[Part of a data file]
::::

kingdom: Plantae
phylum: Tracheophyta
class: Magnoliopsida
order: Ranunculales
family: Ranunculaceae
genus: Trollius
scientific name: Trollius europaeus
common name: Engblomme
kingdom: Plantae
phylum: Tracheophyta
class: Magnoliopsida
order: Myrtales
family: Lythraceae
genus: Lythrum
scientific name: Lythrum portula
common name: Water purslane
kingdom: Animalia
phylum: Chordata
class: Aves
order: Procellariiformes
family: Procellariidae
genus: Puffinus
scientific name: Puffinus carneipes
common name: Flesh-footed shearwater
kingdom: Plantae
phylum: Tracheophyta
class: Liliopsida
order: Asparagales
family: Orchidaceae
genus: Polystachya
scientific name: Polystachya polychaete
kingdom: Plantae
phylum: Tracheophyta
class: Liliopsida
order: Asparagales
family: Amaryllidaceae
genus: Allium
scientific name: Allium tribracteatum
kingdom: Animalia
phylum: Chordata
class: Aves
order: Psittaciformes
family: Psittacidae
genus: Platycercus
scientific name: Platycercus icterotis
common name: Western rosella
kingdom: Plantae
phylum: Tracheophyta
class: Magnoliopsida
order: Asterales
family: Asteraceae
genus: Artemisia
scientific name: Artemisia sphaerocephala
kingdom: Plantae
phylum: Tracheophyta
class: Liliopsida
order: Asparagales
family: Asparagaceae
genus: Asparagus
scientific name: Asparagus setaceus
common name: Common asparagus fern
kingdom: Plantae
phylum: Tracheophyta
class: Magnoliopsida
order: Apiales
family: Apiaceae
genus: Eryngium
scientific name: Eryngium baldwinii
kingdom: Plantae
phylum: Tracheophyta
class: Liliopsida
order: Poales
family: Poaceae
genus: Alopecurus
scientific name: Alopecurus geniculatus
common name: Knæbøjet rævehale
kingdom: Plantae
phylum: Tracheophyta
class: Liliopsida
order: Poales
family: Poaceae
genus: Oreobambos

::::

- [BRIEF]: Begin at the line that contains "genus: Polystachya" and stop after the last line of the records. Reproduce those lines, substituting "binomial name" for each "scientific name" and changing nothing else.

- [THE OUTPUT]:
genus: Polystachya
binomial name: Polystachya polychaete
kingdom: Plantae
phylum: Tracheophyta
class: Liliopsida
order: Asparagales
family: Amaryllidaceae
genus: Allium
binomial name: Allium tribracteatum
kingdom: Animalia
phylum: Chordata
class: Aves
order: Psittaciformes
family: Psittacidae
genus: Platycercus
binomial name: Platycercus icterotis
common name: Western rosella
kingdom: Plantae
phylum: Tracheophyta
class: Magnoliopsida
order: Asterales
family: Asteraceae
genus: Artemisia
binomial name: Artemisia sphaerocephala
kingdom: Plantae
phylum: Tracheophyta
class: Liliopsida
order: Asparagales
family: Asparagaceae
genus: Asparagus
binomial name: Asparagus setaceus
common name: Common asparagus fern
kingdom: Plantae
phylum: Tracheophyta
class: Magnoliopsida
order: Apiales
family: Apiaceae
genus: Eryngium
binomial name: Eryngium baldwinii
kingdom: Plantae
phylum: Tracheophyta
class: Liliopsida
order: Poales
family: Poaceae
genus: Alopecurus
binomial name: Alopecurus geniculatus
common name: Knæbøjet rævehale
kingdom: Plantae
phylum: Tracheophyta
class: Liliopsida
order: Poales
family: Poaceae
genus: Oreobambos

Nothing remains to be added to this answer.